Justice has been giving bad news to the Government for many months. The Executive assumed the possibility that the Superior Court of Justice of Madrid would reject the complaint that, in an unprecedented manner, was presented by the President of the Government, Pedro Sánchez, against Judge Juan Carlos Peinado, who has accused his wife, Begoña Gómez. . But what no one expected is that they did it with a very harsh order in which they turned against the president and even one of the judges suggested that a possible fine against the complainant should be studied. After reading the order, indignation grew in Sánchez’s entourage because the judges used clearly political and very unusual qualifiers. It is not the first time, in La Moncloa they were also outraged with other recent decisions of the Supreme Court, for example the one that disqualified the quality of the amnesty law and entered into rather political adjectives about its timeliness.

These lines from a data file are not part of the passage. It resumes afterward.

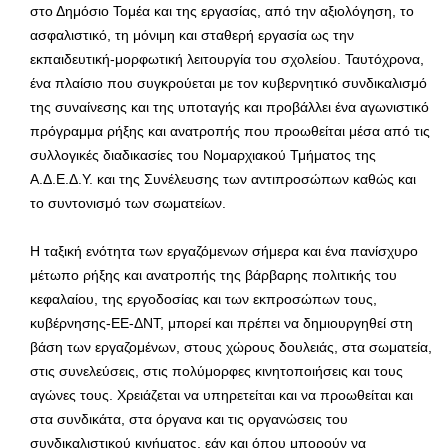
στο Δημόσιο Τομέα και της εργασίας, από την αξιολόγηση, το
ασφαλιστικό, τη μόνιμη και σταθερή εργασία ως την
εκπαιδευτική-μορφωτική λειτουργία του σχολείου. Ταυτόχρονα,
ένα πλαίσιο που συγκρούεται με τον κυβερνητικό συνδικαλισμό
της συναίνεσης και της υποταγής και προβάλλει ένα αγωνιστικό
πρόγραμμα ρήξης και ανατροπής που προωθείται μέσα από τις
συλλογικές διαδικασίες του Νομαρχιακού Τμήματος της
Α.Δ.Ε.Δ.Υ. και της Συνέλευσης των αντιπροσώπων καθώς και
το συντονισμό των σωματείων.
Η ταξική ενότητα των εργαζόμενων σήμερα και ένα πανίσχυρο
μέτωπο ρήξης και ανατροπής της βάρβαρης πολιτικής του
κεφαλαίου, της εργοδοσίας και των εκπροσώπων τους,
κυβέρνησης-ΕΕ-ΔΝΤ, μπορεί και πρέπει να δημιουργηθεί στη
βάση των εργαζομένων, στους χώρους δουλειάς, στα σωματεία,
στις συνελεύσεις, στις πολύμορφες κινητοποιήσεις και τους
αγώνες τους. Χρειάζεται να υπηρετείται και να προωθείται και
στα συνδικάτα, στα όργανα και τις οργανώσεις του
συνδικαλιστικού κινήματος, εάν και όπου μπορούν να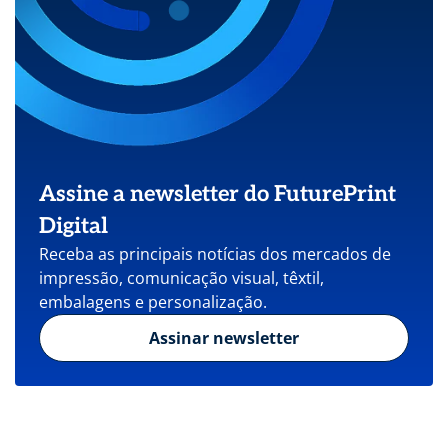
Assine a newsletter do FuturePrint
Digital
Receba as principais notícias dos mercados de
impressão, comunicação visual, têxtil,
embalagens e personalização.
Assinar newsletter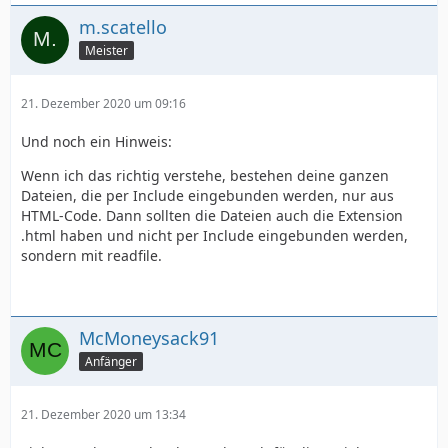
m.scatello
Meister
21. Dezember 2020 um 09:16
Und noch ein Hinweis:
Wenn ich das richtig verstehe, bestehen deine ganzen
Dateien, die per Include eingebunden werden, nur aus
HTML-Code. Dann sollten die Dateien auch die Extension
.html haben und nicht per Include eingebunden werden,
sondern mit readfile.
McMoneysack91
Anfänger
21. Dezember 2020 um 13:34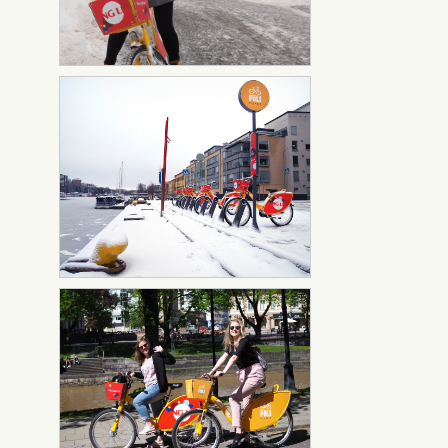
Föllärit talvi asema
Föllärit talvi.asema kuvannut
kuvannut
Samu Valleala
Föllärit kuvannut
Föllärit kuvannut Anna Lilja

The most widespread interpretation within the Government, which is only hinted at in public, to avoid a greater conflict of powers, but is expressed more openly in private, is that a sector of justice is clearly opposed to the Executive and does not miss the opportunity to hit him when he has the chance. Some sectors of the Government doubted the opportunity to present complaints for prevarication because they considered them lost, since they practically never prosper, but in La Moncloa, among those who made the decision to go down this route, now unsuccessful, maintain that the objective was not It was both to win them and to reveal Judge Peinado’s actions, which they consider totally outside the norm and with political intentions.

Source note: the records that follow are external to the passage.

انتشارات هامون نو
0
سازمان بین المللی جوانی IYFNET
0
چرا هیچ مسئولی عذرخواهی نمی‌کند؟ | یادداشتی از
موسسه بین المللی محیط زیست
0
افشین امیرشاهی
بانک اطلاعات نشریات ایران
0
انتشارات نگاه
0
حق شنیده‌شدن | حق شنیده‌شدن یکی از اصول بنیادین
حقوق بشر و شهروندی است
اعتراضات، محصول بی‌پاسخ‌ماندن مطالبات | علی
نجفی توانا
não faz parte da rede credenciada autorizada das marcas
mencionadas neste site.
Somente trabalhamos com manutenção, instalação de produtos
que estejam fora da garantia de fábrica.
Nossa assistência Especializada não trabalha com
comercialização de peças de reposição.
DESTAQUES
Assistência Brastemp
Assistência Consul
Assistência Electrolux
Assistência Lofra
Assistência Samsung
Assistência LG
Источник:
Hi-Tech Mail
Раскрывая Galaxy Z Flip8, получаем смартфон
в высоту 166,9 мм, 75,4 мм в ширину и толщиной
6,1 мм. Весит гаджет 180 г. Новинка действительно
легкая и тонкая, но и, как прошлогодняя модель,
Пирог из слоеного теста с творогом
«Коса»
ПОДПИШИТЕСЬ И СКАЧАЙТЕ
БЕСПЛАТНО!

The way of writing the order, with some unusual ellipses more typical of a political opinion column than an order, has baffled some members of the Government, who believe that the animosity is very evident. While the State Attorney General is accused of an alleged leak in the case of tax fraud against Isabel Díaz Ayuso’s partner, here they do not even consider that the leak of the images and audio of the interrogation of Sánchez represents any problem that needs to be investigated.
The underlying message that the Government conveys is that the judges, or at least some sector of the judges, have decided to engage in politics and influence their decisions to harm the Executive. “In the complaint filed, the true purpose of calling the President of the Government to testify in person was already warned: to turn that statement into an instrument to politically harm the Executive by instrumentalizing a judicial procedure,” say Government sources.

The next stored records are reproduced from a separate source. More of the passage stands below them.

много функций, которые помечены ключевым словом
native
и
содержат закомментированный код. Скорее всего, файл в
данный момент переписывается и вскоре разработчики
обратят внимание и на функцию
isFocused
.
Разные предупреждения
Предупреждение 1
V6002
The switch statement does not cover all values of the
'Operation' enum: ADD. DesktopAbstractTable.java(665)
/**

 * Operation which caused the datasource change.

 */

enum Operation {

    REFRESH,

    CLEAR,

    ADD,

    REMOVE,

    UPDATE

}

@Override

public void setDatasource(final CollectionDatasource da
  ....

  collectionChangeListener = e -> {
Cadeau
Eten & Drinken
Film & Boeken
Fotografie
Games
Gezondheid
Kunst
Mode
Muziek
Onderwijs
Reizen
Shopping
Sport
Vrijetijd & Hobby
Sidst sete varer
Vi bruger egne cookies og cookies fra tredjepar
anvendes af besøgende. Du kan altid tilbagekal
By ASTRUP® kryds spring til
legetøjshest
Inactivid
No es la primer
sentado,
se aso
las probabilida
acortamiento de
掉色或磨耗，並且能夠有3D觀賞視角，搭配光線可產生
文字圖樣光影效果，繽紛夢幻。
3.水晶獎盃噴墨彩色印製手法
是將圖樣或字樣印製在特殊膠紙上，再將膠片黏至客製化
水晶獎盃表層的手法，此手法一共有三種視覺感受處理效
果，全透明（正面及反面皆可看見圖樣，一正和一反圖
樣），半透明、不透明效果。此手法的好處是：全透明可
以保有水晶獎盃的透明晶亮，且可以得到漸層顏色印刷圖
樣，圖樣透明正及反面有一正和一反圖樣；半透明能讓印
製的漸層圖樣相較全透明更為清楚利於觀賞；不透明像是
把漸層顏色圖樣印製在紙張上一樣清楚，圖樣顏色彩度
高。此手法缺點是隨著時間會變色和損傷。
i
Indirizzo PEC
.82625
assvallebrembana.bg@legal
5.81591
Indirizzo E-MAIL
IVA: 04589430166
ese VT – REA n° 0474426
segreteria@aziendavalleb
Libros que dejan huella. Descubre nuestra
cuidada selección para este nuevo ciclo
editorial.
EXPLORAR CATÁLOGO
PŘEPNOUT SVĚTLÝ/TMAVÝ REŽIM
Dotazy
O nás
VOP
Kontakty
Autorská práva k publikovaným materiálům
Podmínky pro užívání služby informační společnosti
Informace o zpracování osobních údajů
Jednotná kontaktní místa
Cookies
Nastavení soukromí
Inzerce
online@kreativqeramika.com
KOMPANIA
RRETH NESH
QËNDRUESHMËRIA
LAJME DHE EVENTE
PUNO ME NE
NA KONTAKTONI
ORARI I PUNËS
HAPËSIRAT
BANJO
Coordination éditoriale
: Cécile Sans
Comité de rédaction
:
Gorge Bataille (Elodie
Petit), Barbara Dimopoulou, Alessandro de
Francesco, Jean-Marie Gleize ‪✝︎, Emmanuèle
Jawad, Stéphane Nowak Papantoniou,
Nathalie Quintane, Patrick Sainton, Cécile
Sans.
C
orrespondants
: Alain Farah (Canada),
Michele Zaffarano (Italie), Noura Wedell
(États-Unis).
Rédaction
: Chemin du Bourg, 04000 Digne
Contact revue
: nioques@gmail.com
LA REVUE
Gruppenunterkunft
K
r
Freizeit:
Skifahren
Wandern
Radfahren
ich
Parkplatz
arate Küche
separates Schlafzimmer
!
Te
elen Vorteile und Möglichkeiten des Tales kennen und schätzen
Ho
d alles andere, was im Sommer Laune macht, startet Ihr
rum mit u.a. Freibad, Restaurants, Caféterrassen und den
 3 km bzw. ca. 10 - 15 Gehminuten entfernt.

“Unfortunately, this suspicion has proven true. On the same day that the judge sent the statement to the private accusations (various far-right, fundamentalist and anti-vaccine organizations), it was leaked to numerous media outlets. We hope that what happened here contributes to the necessary social debate about the consequences of the strategy of the ultra-right and the extreme right based on the poisoning of coexistence and the unfounded and unproven harassment of progressive politicians and their families,” they conclude.
This is politically relevant for the Executive. Various members of the Government consulted believe that, although the blow that these judicial decisions represent, or the accusation of the attorney general, is evident, from the point of view of public debate it is becoming increasingly evident, in their view, the animosity of some conservative judges with the progressive Executive, and therefore, at least among the electorate that supports the Government, the effect of these decisions loses a lot of force. The Government thus assumes that the judicial side will give more bad news, but it trusts that the wear and tear expected by the opposition – Feijóo even spoke of Sánchez’s “judicial agony” on Wednesday in Congress – has reached its ceiling because the idea is installed in the progressive world that there is animosity against the Executive.
In any case, the atmosphere perceived in La Moncloa indicates that this avenue of resources seems exhausted and the Executive now only trusts that the Begoña Gómez case, which has brought obvious wear and tear and has given ammunition to the opposition, will gradually progress. little exhausting its path and finally being archived in a few months, although no one dares to make predictions after all the previous ones failed. After the Provincial Court gave him room to continue investigating, although in a limited way, and the Superior Court of Madrid has ruled out the prevarication with harsh arguments against the complainant, Peinado now has control again to move forward for several months. But in La Moncloa they remain convinced that there is no criminal element, as the two Civil Guard reports said, and therefore they continue to think that it is a matter of time, much longer than initially anticipated, but the end of the process can only be the archive.